El texto proviene de una inscripción descubierta en 1959 en Trecén, en el Peloponeso, y por eso recibe el nombre de decreto de Trecén. Hay dudas sobre su autenticidad, o mejor dicho sobre que se practicara en la época a la que alude, el verano del año 480 a.C., en vísperas del ataque del inmenso ejército persa de Jerjes sobre Atenas. Recoge, supuestamente, el decreto que aprobó la asamblea de la ciudad para hacer frente al invasor, a instancias de Temístocles. Al margen de que la inscripción en sí pueda deberse a elaboración propagandística posterior, hay una parte que responde en esencia a la realidad de lo acaecido.
Tras referirse a la evacuación de ancianos, mujeres y niños, como en efecto se llevó a cabo, el texto prescribe lo que ha de hacer y finalmente hizo el resto de los ciudadanos: "Todos los demás atenienses y extranjeros en edad militar deben embarcar en las doscientas naves que han sido aparejadas y combatir al bárbaro por su propia libertad y la del resto de los griegos".
Con esos doscientos trirremes aparejados por la polis, y servidos como remeros y como epibatai o soldados de a bordo por sus ciudadanos, Atenas fue decisiva para la derrota de los persas en la batalla de Salamina, que sostuvo frente a la codicia de Jerjes la independencia de los griegos. Alguien afirmó en su día, haciendo referencia a este acontecimiento histórico, que un pelotón de soldados era en las ocasiones cruciales lo que salvaba la civilización. La frase, que dio lugar a alguna interpretación desafortunada y a una exitosa y sugestiva novela, Soldados de Salamina, de Javier Cercas, encierra una grave inexactitud, al menos si se la interpreta bajo un prisma contemporáneo.

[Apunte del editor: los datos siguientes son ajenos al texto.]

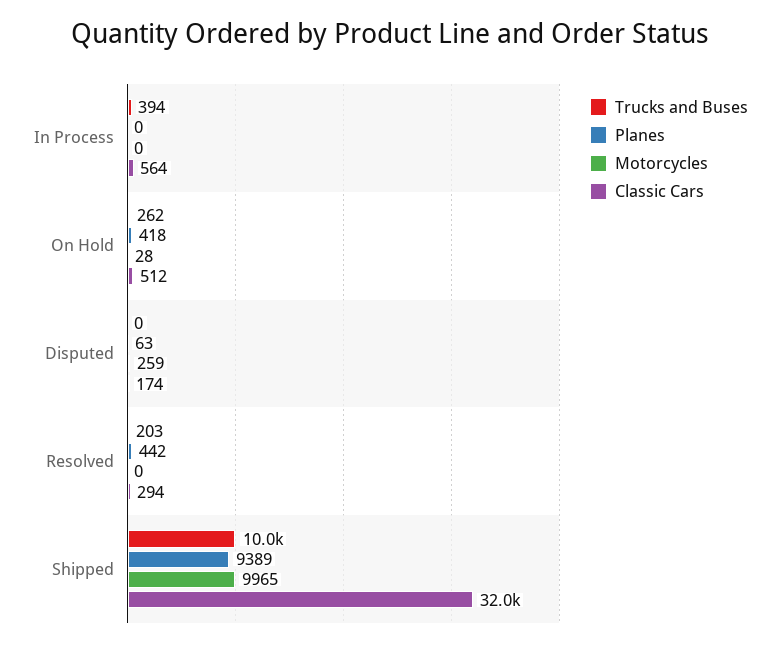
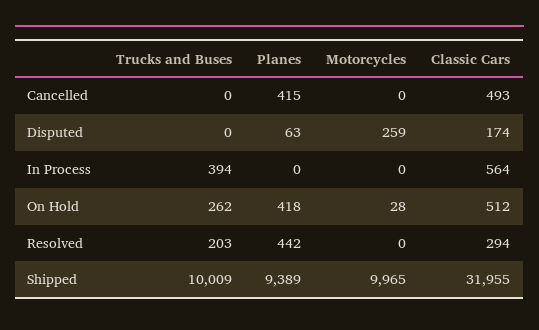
Trucks and Buses, Cancelled: none -> 0
Planes, Cancelled: none -> 415
Motorcycles, Cancelled: none -> 0
Classic Cars, Cancelled: none -> 493

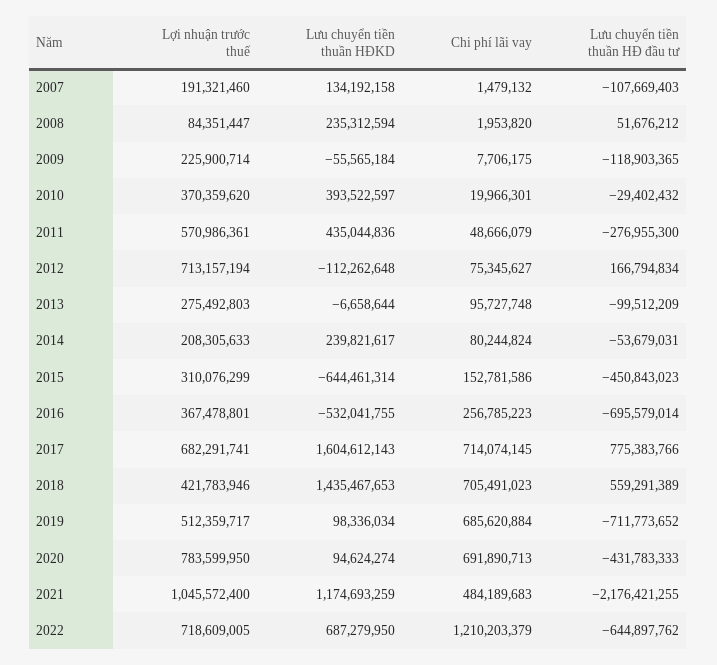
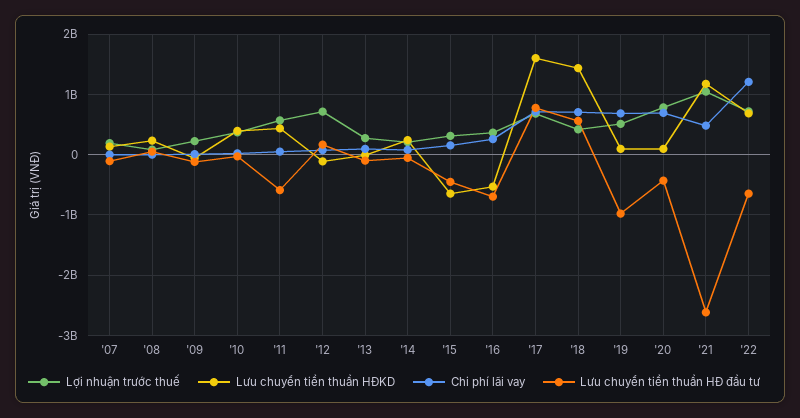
Lưu chuyển tiền thuần HĐ đầu tư, 2011: -276955300 -> -600000000
Lưu chuyển tiền thuần HĐ đầu tư, 2019: -711773652 -> -1000000000
Lưu chuyển tiền thuần HĐ đầu tư, 2021: -2176421255 -> -2600000000

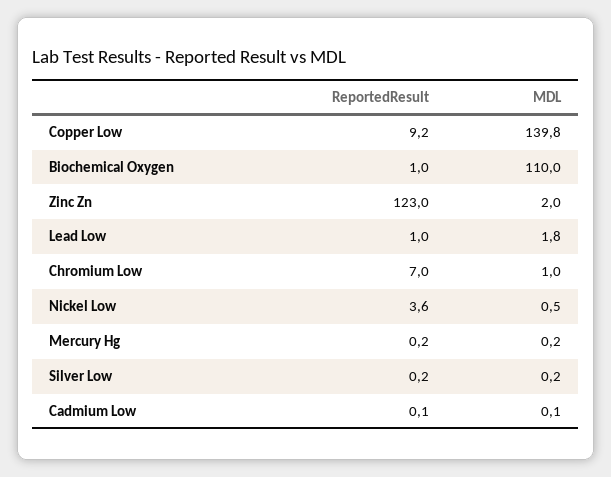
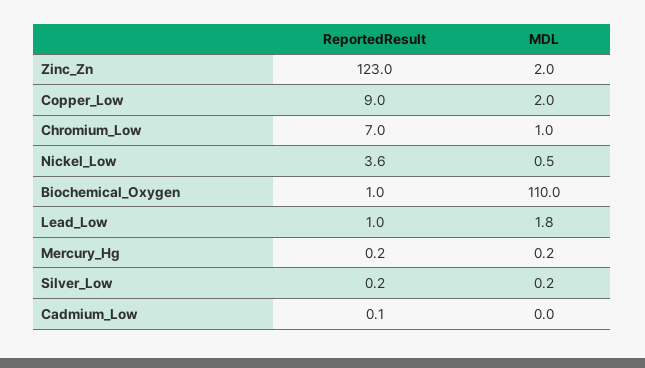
ReportedResult, Copper Low: 9.2 -> 9
MDL, Copper Low: 139.8 -> 2
MDL, Cadmium Low: 0.1 -> 0

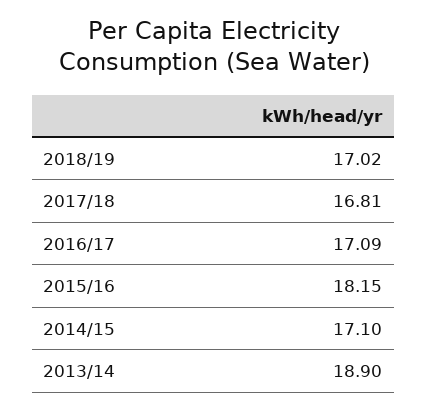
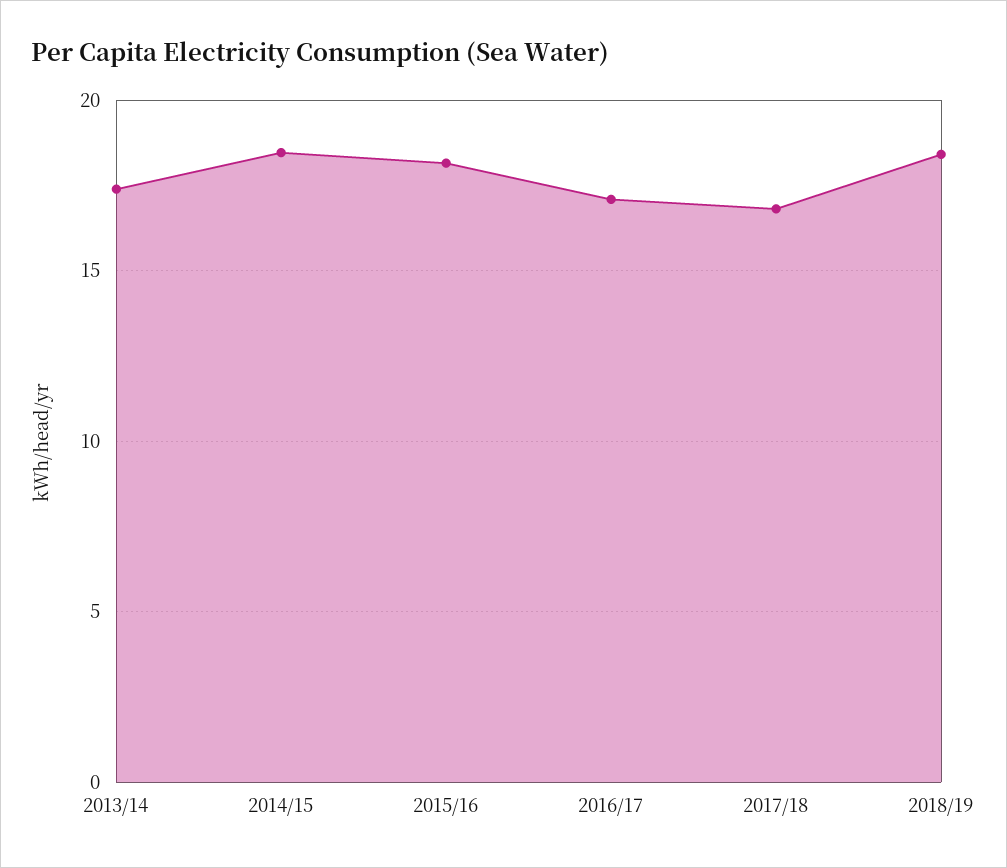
2018/19: 17.02 -> 18.5
2014/15: 17.1 -> 18.5
2013/14: 18.9 -> 17.5

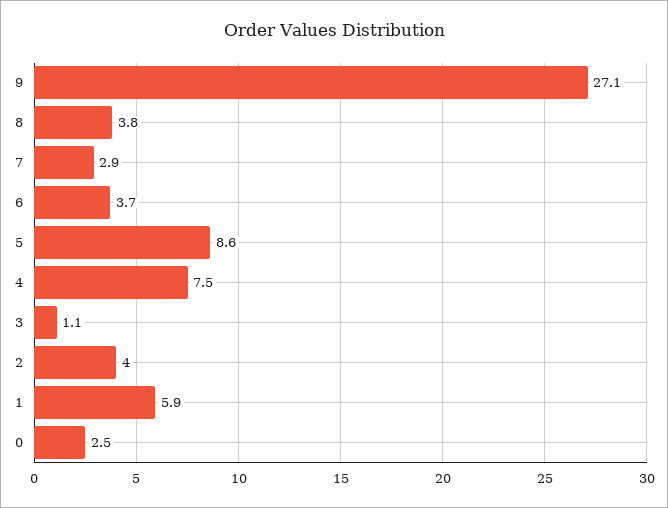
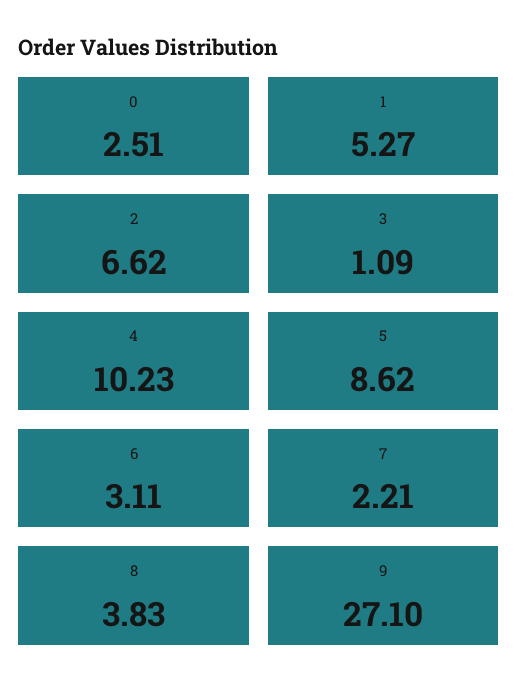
7: 2.9 -> 2.21
6: 3.7 -> 3.11
4: 7.5 -> 10.23
2: 4 -> 6.62
1: 5.9 -> 5.27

Los que salvaron la civilización en Salamina no fueron unos soldados, sino el conjunto de los ciudadanos libres atenienses que aceptaron el deber de servir como tales, a fin de salvar a su ciudad y preservar sus leyes y sus libertades y las de los griegos, como recuerda la inscripción de Trecén. No está de más anotar que la obligación de sacrificarse en defensa de la comunidad formaba para los atenienses parte indisoluble de la condición de ciudadano: para merecerla, Platón o Sócrates, antes de dar a luz sus filosofías, arriesgaron sus pellejos como hoplitas o soldados de infantería pesada, costeándose las armas de su bolsillo.

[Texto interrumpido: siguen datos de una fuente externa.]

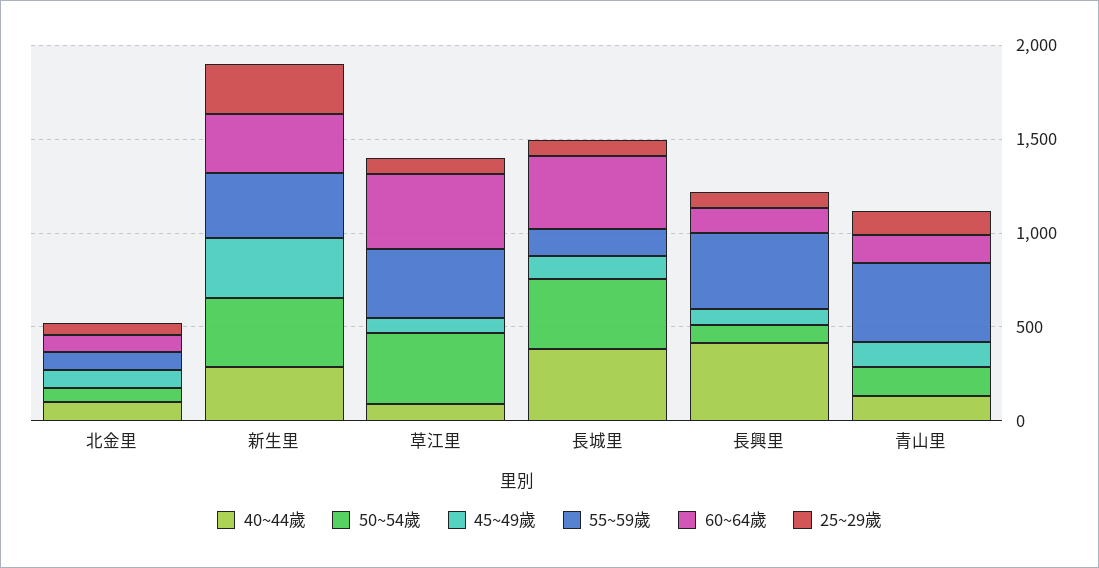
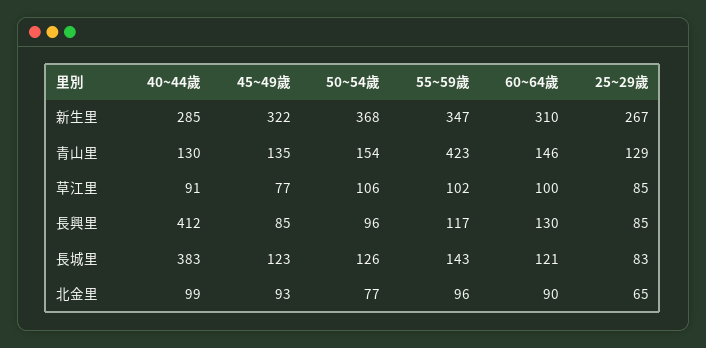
50~54歲, 草江里: 400 -> 106
55~59歲, 草江里: 400 -> 102
60~64歲, 草江里: 400 -> 100
50~54歲, 長城里: 400 -> 126
60~64歲, 長城里: 400 -> 121
55~59歲, 長興里: 400 -> 117

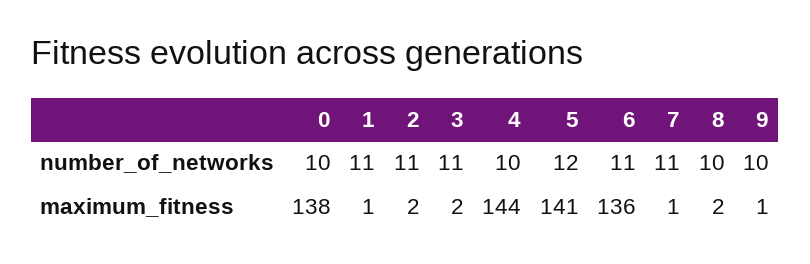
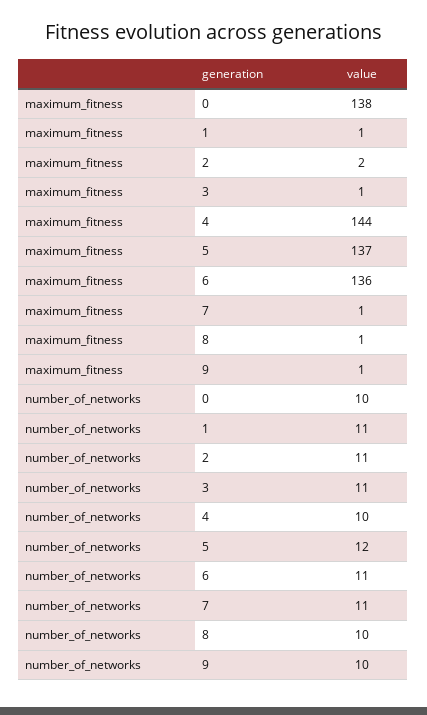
3, maximum_fitness: 2 -> 1
5, maximum_fitness: 141 -> 137
8, maximum_fitness: 2 -> 1

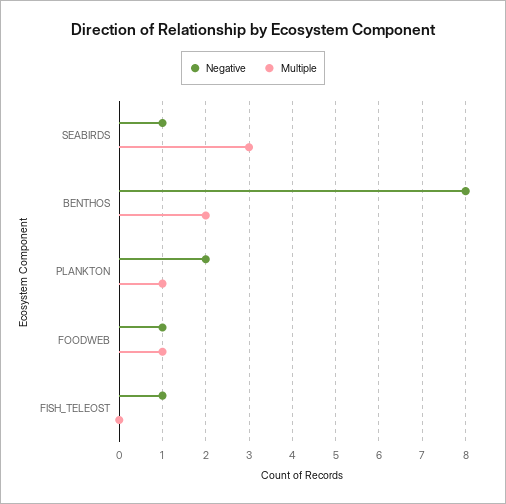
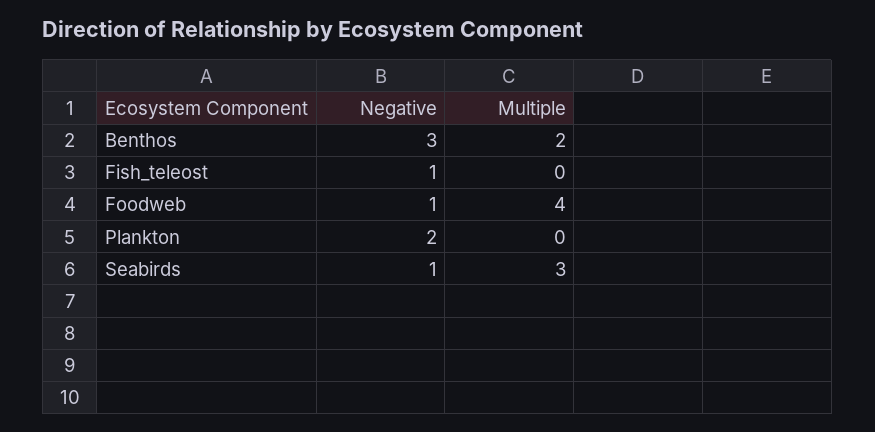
Negative, BENTHOS: 8 -> 3
Multiple, PLANKTON: 1 -> 0
Multiple, FOODWEB: 1 -> 4

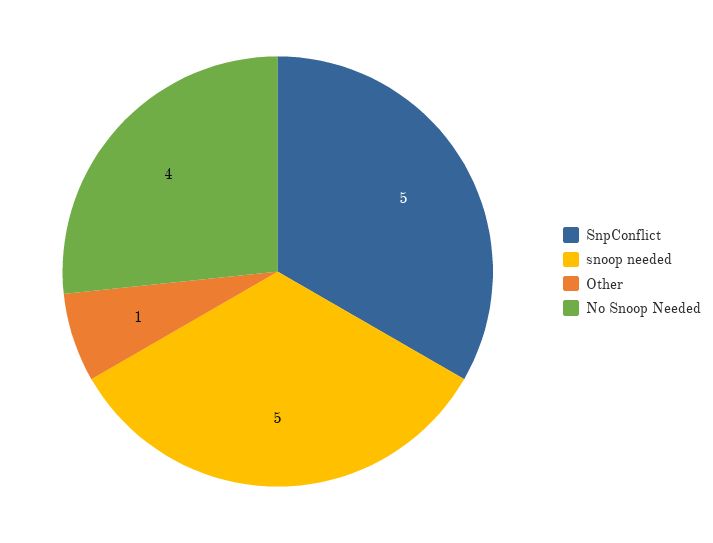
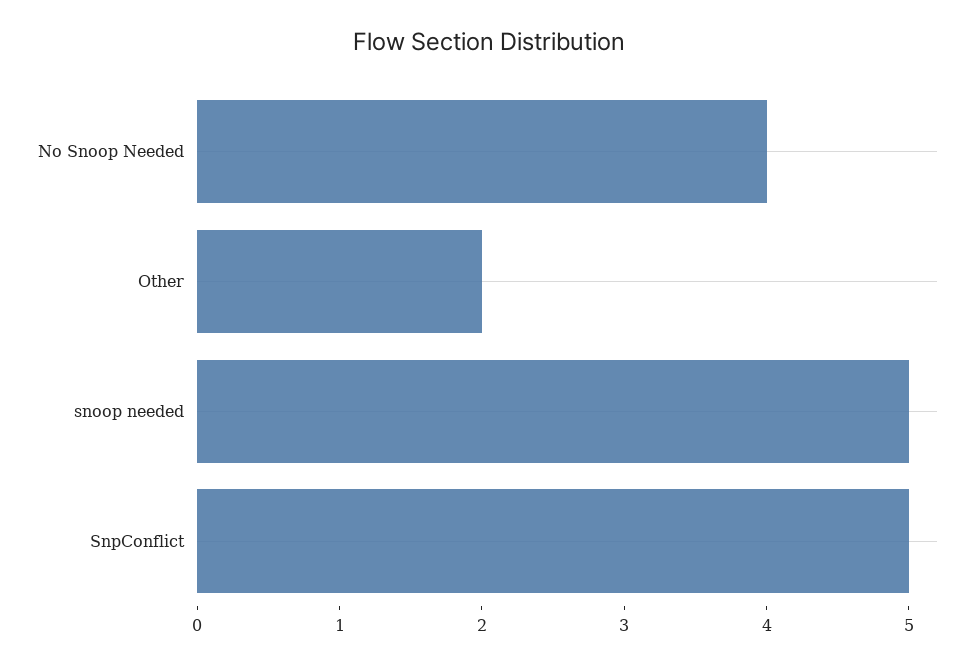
Other: 1 -> 2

Ahora parece que damos por hecho que la defensa de la ciudad, de la comunidad de la que formamos parte, la asumen en exclusiva aquellos a los que pagamos por ello. Los militares en el caso del eventual enemigo exterior, los policías en el caso de la delincuencia, los sanitarios frente a la enfermedad. A los demás no se nos exige nada más que pagar los impuestos —cosa que hacemos de mala gana y muchos hurtando al fisco cuanto les resulta factible—. De modo que cuando llega una pandemia, y nos arrebata a cuarenta o cincuenta mil conciudadanos y nos deja exhaustos a los defensores, todo lo que estamos dispuestos a hacer es confinarnos mientras nos multan por salir y una vez que las multas desaparecen volver a la juerga como si nada.
Pero he aquí que el coronavirus es como el persa, un feo enemigo capaz de desbaratarnos y que asoma ya los dientes en su segunda oleada, mientras seguimos de fiesta, renegando de la mascarilla y exigiendo ante los jueces el sacrosanto derecho a fumar a menos de dos metros de otro —fume o no, le guste o no— e incluso, los que tienen esa afición, a irse de putas.
Así vamos, directos al desastre. Necesitamos un Temístocles que asuma con pulso firme la responsabilidad y una asamblea que se conjure por el bien común; pero también una ciudadanía que entienda lo que le toca y ocupe su puesto en el trirreme.